Recently, the American Census Bureau changed the geographical entities reported in the state of Connecticut, as discussed here. Previously, data was reported in the following 8 counties:
CT_counties <- data.frame(county = c("Fairfield County, CT",
"Hartford County, CT",
"Litchfield County, CT",
"Middlesex County, CT",
"New Haven County, CT",
"New London County, CT",
"Tolland County, CT",
"Windham County, CT"),
fips = c("09001",
"09003",
"09005",
"09007",
"09009",
"09011",
"09013",
"09015"))
As usmap
has been updated to facilitate this change, the new 9 planning regions used are:
CT_regions <- data.frame(region = c("Capitol Planning Region",
"Greater Bridgeport Planning Region",
"Lower Connecticut River Valley Planning Region",
"Naugatuck Valley Planning Region",
"Northeastern Connecticut Planning Region",
"Northwest Hills Planning Region",
"South Central Connecticut Planning Region",
"Southeastern Connecticut Planning Region",
"Western Connecticut Planning Region"),
fips = c("09110",
"09120",
"09130",
"09140",
"09150",
"09160",
"09170",
"09180",
"09190"))
Because usmap
uses the new shapefiles, the following code works:
library(usmap)
plotdf <- data.frame(fips = CT_regions$fips, vals = rnorm(9))

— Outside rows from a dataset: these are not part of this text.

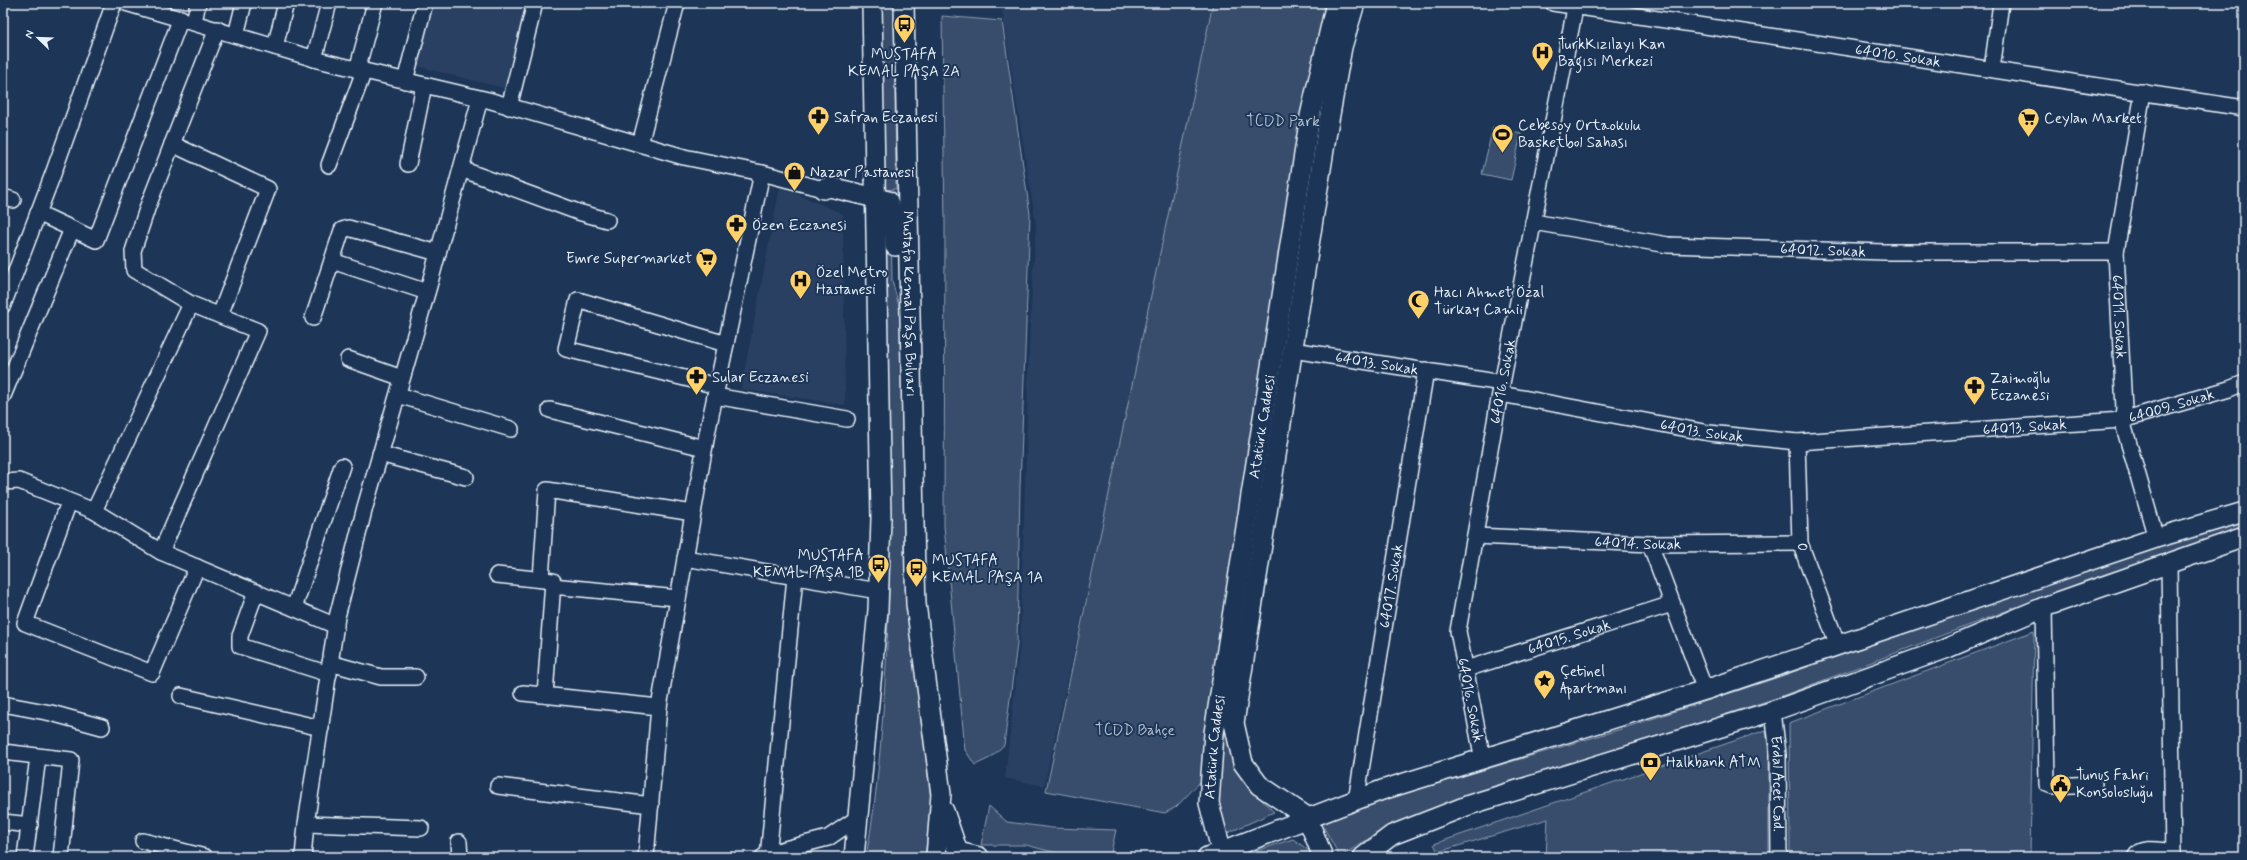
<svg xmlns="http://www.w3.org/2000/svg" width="2247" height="860" font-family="Mynerve,sans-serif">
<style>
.built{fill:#2a4162}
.green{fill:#374d6c;stroke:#909fb2}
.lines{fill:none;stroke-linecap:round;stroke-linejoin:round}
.minor-casing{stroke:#e8f1f8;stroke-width:18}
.major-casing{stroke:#e8f1f8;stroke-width:22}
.minor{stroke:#1d3557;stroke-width:15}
.major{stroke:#1d3557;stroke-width:19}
.labels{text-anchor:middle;stroke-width:4;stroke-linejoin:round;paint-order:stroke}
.poi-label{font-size:15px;fill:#e8f1f8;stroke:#1d3557;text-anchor:start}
.street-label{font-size:15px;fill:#e8f1f8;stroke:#1d3557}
.park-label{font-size:15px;fill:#b3c0ce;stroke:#1d3557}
</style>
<rect width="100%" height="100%" fill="#1d3557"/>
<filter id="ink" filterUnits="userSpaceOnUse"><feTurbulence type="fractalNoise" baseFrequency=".025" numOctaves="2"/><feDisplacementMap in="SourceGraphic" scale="8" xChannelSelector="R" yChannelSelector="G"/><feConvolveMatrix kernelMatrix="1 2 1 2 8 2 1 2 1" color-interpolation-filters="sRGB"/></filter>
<g filter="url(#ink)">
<g class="built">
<polygon points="433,3 527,3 504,88 416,66"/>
<polygon points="1001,3 1212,3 1180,172 1044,786 1005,778 1020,644 1030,323 1036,225"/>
<polygon points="780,187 843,214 845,405 741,389"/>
</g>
<g class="green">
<polygon points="881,3 894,3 896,189 883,190"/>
<polygon points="1213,3 1330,3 1207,753 1201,781 1176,807 1165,813 1046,791"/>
<polygon points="942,16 1002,21 1030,214 1020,487 1017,644 1004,745 990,758 975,765 965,750 944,526 945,225"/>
<polygon points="1330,52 1227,734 1245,784 1274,812 1223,835 1217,788 1222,732 1319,100"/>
<polygon points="1493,127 1521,134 1511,180 1482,174"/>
<path d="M891,220L892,280L900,310L904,552L910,632L931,800L925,857H866C878,794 882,730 886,666C894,518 887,369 884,221Z"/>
<polygon points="2244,522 2244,528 2088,580 1782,696 1390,825 1340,857 1322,824 1379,801 1618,730 1776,678 2083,570"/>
<polygon points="2034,631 2030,857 1790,857 1789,723"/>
<polygon points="1766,730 1769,757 1769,857 1546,857 1548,819 1438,852 1434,844"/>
<polygon points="989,806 1007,822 1052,828 1116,830 1110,857 1072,857 1026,845 981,845"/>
<polygon points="1293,839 1311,852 1311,857 1238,857"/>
</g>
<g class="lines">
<defs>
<g id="minor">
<polyline points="126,3 322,61 488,100 684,157 762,173 823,189"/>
<path id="s1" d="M1553,3L2244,108"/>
<polyline points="194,22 198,3"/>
<polyline points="236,35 244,3"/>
<polyline points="275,47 286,3"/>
<polyline points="314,59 329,3"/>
<polyline points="1992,69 2001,3"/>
<polyline points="357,70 375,3"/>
<polyline points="405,81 425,3"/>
<path id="s2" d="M2143,92L2116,252L2124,409L2122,420L2156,538"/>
<polyline points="509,107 535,3"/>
<polyline points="172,144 268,189 220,315"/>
<polyline points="640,144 677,3"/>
<polyline points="408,164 424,85"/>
<polyline points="329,165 364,71"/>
<polyline points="461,169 578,212 607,220"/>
<polyline points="3,197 13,200"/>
<polyline points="38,213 96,240 181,18"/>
<path id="s3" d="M1533,222L1668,245L1884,252H2116"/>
<polyline points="332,261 427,292"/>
<polyline points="3,305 53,174 114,3"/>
<polyline points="313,318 342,230 348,228 438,253"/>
<path id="s4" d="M1293,350L1496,382L1506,395L1709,433L1797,442L2122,420L2229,389L2244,383"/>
<polyline points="348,359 402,378"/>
<polyline points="717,386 566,349 578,300 726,344"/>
<polyline points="398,395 511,429"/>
<polyline points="3,396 72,229"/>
<polyline points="715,396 847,419"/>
<polyline points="550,410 704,448"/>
<polyline points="1797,442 1800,543 1838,646"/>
<polyline points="380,454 466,477"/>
<polyline points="3,482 19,481 94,511 161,552 336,626"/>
<polyline points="69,502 25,623 152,673 197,567"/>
<polyline points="94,511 191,304"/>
<path id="s5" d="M1475,536L1650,544L1800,543"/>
<polyline points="1650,544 1705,690"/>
<polyline points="161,552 258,331 191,304 134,270 133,251 148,206 217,29"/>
<polyline points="685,558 878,591"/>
<polyline points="2169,564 2173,857"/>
<polyline points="497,575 553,581 545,695"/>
<polyline points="541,579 547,490 693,513"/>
<polyline points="552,586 678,598"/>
<polyline points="256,592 240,636 240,646 329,674"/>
<polyline points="2044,607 2047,784 2052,786 2094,784"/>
<polyline points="294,608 342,466"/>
<polyline points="330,663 381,677 416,677"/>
<path id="s6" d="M1466,669L1672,604"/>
<polyline points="523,693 659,707"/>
<polyline points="181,696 321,728"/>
<polyline points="3,704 51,713 102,727"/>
<path id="s7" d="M1773,711L1778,754L1779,857"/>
<polyline points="3,752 71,760 61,857"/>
<path id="s8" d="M1483,760L1458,631L1499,399L1576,3"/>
<polyline points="498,786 651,805"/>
<path id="s9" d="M1356,801L1426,370"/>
<polyline points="3,822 30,825"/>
<polyline points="306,824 421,828"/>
<polyline points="143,841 205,857"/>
<polyline points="459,842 460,857"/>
<polyline points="25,857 38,757"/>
<polyline points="303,857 306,824 337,617 365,507 429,286 480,99"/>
<polyline points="646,857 659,707 707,434 762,173"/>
<polyline points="763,857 777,851 828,838 859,817"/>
<polyline points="768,857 795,577"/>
<path d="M2135,857C2142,845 2161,851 2173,852"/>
</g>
<g id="major">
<path id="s10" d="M904,3L915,574L916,604L941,794L936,857"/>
<polyline points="823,189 830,187 888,201 894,220 895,246"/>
<polyline points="944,811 958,852 979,857"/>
<polyline points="1307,817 1259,785 1243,763 1234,723 1326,137 1342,47 1355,3"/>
<polyline points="1307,817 1323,857"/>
<polyline points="854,857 878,610 881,518 872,3"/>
<polyline points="1207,857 1382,790 1705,690 2156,538 2244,512"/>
<path id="s11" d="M1223,857L1209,803L1214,733L1310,116L1336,3"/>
<polyline points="1363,857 1392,835 1469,805 1773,711 1945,649 2044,607 2244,537"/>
</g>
</defs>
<use href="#minor" class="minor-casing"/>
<use href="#major" class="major-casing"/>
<use href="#minor" class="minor"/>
<use href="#major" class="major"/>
</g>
</g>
<defs>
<symbol id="bus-pin" viewBox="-11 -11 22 30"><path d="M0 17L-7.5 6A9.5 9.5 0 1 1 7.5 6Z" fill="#ffd166" stroke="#1d3557"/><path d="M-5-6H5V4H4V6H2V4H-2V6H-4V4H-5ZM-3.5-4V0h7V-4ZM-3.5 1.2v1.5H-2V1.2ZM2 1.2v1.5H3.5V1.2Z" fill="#111"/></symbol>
<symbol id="hospital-pin" viewBox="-11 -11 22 30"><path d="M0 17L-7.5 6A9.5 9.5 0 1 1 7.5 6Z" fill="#ffd166" stroke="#1d3557"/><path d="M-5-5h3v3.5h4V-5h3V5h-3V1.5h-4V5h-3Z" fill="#111"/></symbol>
<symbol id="pharmacy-pin" viewBox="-11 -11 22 30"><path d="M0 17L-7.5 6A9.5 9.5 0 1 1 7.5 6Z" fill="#ffd166" stroke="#1d3557"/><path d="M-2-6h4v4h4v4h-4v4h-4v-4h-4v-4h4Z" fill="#111"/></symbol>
<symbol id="supermarket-pin" viewBox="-11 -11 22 30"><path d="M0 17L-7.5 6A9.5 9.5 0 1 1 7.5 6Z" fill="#ffd166" stroke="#1d3557"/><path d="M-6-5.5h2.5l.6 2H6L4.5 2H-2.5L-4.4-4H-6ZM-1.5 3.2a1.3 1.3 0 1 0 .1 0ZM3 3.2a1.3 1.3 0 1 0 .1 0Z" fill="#111"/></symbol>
<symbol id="stadium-pin" viewBox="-11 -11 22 30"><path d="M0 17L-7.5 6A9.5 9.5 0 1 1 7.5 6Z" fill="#ffd166" stroke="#1d3557"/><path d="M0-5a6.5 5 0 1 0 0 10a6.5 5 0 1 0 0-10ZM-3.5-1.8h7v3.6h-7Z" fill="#111"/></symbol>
<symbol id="shop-pin" viewBox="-11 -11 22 30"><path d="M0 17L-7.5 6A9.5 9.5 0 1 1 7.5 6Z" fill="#ffd166" stroke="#1d3557"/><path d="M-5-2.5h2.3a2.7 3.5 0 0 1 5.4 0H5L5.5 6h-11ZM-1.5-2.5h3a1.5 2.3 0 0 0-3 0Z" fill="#111"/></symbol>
<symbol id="mosque-pin" viewBox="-11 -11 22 30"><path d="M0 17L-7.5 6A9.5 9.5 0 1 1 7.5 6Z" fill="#ffd166" stroke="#1d3557"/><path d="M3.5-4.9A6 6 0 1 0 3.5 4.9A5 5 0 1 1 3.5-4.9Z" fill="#111"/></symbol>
<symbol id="sight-pin" viewBox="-11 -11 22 30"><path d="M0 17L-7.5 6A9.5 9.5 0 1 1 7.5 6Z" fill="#ffd166" stroke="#1d3557"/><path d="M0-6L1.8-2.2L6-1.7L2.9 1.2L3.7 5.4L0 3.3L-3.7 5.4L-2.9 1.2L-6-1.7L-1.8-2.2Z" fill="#111"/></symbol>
<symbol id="bank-pin" viewBox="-11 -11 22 30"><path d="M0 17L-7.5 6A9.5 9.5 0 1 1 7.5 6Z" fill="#ffd166" stroke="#1d3557"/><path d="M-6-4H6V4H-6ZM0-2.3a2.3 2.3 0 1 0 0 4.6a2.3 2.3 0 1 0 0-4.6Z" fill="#111"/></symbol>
<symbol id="civic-pin" viewBox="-11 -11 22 30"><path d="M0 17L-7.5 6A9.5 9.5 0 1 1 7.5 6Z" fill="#ffd166" stroke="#1d3557"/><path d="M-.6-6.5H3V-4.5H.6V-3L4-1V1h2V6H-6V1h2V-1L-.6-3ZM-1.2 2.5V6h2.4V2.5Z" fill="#111"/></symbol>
</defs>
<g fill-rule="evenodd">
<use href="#bus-pin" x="892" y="12" width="25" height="34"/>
<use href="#hospital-pin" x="1530" y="40" width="25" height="34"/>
<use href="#pharmacy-pin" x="806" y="104" width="25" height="34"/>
<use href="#supermarket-pin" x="2016" y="106" width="25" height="34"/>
<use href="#stadium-pin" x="1490" y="122" width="25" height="34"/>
<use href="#shop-pin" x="782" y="160" width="25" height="34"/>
<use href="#pharmacy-pin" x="724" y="212" width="25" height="34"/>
<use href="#supermarket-pin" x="694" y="246" width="25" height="34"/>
<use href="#hospital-pin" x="788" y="268" width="25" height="34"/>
<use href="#mosque-pin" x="1406" y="288" width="25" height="34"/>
<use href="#pharmacy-pin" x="684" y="364" width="25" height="34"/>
<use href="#pharmacy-pin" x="1962" y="374" width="25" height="34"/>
<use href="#bus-pin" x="866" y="552" width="25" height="34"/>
<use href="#bus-pin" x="904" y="556" width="25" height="34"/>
<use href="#sight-pin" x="1532" y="668" width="25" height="34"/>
<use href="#bank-pin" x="1638" y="750" width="25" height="34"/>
<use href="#civic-pin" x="2048" y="772" width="25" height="34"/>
</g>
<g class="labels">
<g class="poi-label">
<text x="1558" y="49">TurkKızılayı Kan<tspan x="1558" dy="17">Bagısı Merkezi</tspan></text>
<text x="904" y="59" text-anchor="middle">MUSTAFA<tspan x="904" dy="17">KEMAL PAŞA 2A</tspan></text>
<text x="834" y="122">Safran Eczanesi</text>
<text x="2044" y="123">Ceylan Market</text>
<text x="1518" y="130">Cebesoy Ortaokulu<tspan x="1518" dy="17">Basketbol Sahası</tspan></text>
<text x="810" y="177">Nazar Pastanesi</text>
<text x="752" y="230">Özen Eczanesi</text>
<text x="692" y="263" text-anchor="end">Emre Supermarket</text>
<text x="816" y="277">Özel Metro<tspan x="816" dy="17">Hastanesi</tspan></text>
<text x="1434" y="297">Hacı Ahmet Özal<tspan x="1434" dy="17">Türkay Camii</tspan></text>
<text x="712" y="382">Sular Eczanesi</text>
<text x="1990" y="383">Zaimoğlu<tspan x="1990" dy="17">Eczanesi</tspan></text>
<text x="864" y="560" text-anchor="end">MUSTAFA<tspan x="864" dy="17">KEMAL PAŞA 1B</tspan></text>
<text x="932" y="565">MUSTAFA<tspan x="932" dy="17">KEMAL PAŞA 1A</tspan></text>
<text x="1560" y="676">Çetinel<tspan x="1560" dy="17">Apartmanı</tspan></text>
<text x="1666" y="767">Halkbank ATM</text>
<text x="2076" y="780">Tunus Fahri<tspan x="2076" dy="17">Konsolosluğu</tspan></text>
</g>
<g class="street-label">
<text dy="5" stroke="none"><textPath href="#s1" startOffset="349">64010. Sokak</textPath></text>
<text dy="5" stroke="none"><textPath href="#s3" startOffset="292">64012. Sokak</textPath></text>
<text dy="5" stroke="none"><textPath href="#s10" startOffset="301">Mustafa Kemal Paşa Bulvarı</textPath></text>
<text dy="5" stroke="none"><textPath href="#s2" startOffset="227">64011. Sokak</textPath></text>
<text dy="5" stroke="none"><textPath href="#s4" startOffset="85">64013. Sokak</textPath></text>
<text dy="5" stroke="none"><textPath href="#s8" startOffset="385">64016. Sokak</textPath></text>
<text dy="5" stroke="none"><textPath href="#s4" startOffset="894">64009. Sokak</textPath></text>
<text dy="5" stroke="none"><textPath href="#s11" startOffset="436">Atatürk Caddesi</textPath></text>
<text dy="5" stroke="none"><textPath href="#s4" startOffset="745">64013. Sokak</textPath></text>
<text dy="5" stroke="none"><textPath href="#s4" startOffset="421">64013. Sokak</textPath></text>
<text dy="5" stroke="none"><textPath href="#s5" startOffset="163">64014. Sokak</textPath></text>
<text transform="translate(1803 547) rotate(77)" y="5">0</text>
<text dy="5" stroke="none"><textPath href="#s9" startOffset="218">64017. Sokak</textPath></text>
<text dy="5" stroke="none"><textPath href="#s6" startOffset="108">64015. Sokak</textPath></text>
<text transform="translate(1471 700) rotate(79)" y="5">64016. Sokak</text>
<text dy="5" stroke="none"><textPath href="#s11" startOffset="112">Atatürk Caddesi</textPath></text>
<text dy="5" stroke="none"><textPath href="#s7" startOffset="73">Erdal Acet Cad.</textPath></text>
</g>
<g class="park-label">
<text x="1283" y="126">TCDD Park</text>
<text x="1135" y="735">TCDD Bahçe</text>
</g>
</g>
<rect width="2247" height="860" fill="none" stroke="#1d3557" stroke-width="16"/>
<rect x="8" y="8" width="2231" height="844" fill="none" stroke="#e8f1f8" stroke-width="1.5" filter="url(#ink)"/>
<g transform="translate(38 38) rotate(293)" stroke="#1d3557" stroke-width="3" paint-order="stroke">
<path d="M0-3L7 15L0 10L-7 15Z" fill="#e8f1f8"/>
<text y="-6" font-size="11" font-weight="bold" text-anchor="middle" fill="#e8f1f8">N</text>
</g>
</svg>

plot_usmap(data = plotdf, values = "vals",
include = c("MA", "CT", "RI"),
labels = FALSE)
Producing the following image:
But, since a lot of data is reported at the older county level, it is useful to still be able to plot those. However, this no longer works. The following code gives nothing useful:
library(usmap)
plotdf <- data.frame(fips = CT_counties$fips, vals = rnorm(8))
plot_usmap(data = plotdf, values = "vals",
include = c("MA", "CT", "RI"),
labels = FALSE)
Question: Using usmap
, is there any easy way to plot the counties previously used for Connecticut (CT_counties
) ? Particularly a way that does not involve going back to previous versions of usmap
. As it is useful to be able to do both things in the same script.
To elaborate on my comment, the workflow for creating choropleth maps for 2021 and years prior to Connecticut's shift to planning regions would look something like this:
First, we grab the TIGER shapeline files using tigris::counties
function. Note that since we are going directly to the TIGER files, we won't use usmap("counties")
in the workflow since it uses FIPS codes from 2022.
library(tigris)
library(dplyr)
library(ggplot2)
options(tigris_use_cache = TRUE)
CT_county_shp <- counties(state = "CT", year = 2021)
CT_counties <- data.frame(
county = c(
"Fairfield County, CT",
"Hartford County, CT",
"Litchfield County, CT",
"Middlesex County, CT",
"New Haven County, CT",
"New London County, CT",
"Tolland County, CT",
"Windham County, CT"
),
fips = c(
"09001",
"09003",
"09005",
"09007",
"09009",
"09011",
"09013",
"09015"
),
# This can be any variable(s) as long as we have the correct FIPS codes
vals = rnorm(8)
)
Next, we join our counties data frame to our counties shapefile that we downloaded from the US Census Bureau (I use tidyverse
tools here, but base R or data.table
works as well):
CT_counties_clean <- left_join(
CT_county_shp,
CT_counties,
by = join_by("GEOID"=="fips"),
keep = TRUE
) |>
select(
county,
fips,
vals,
geometry
)
Our CT_counties_clean
data frame should also be a simple features, or sf
, object (e.g., class(CT_counties_clean)
returns both data.frame
and sf
). The geometry
column is a list
column containing multipolygon geometries, which is identical to the geom
column of usmap("counties")
. Since plot_usmap()
uses ggplot()
under the hood, but doesn't allow us to join our data to anything other than the 2022 counties, we can just construct our own ggplot()
instead, such as:
ggplot() +
geom_sf(data = CT_counties_clean, aes(fill = vals)) +
labs(title = "CT Counties (2021)") +
theme_void()
From there, you can modify the map to your liking to add labels, custom colors, fonts, etc., as well as playing around with the map projections. usmap_crs()
indicates that the default CRS for usmap
objects is EPSG 9311 coordinate reference system, whereas fetching CT counties from tigris
and running sf::st_crs()
shows that the TIGER files are in the EPSG 4269 coordinate reference system. You'll want to ensure that you are using the same CRS for your 2021 and 2022 CT county maps. Hope this helps you along!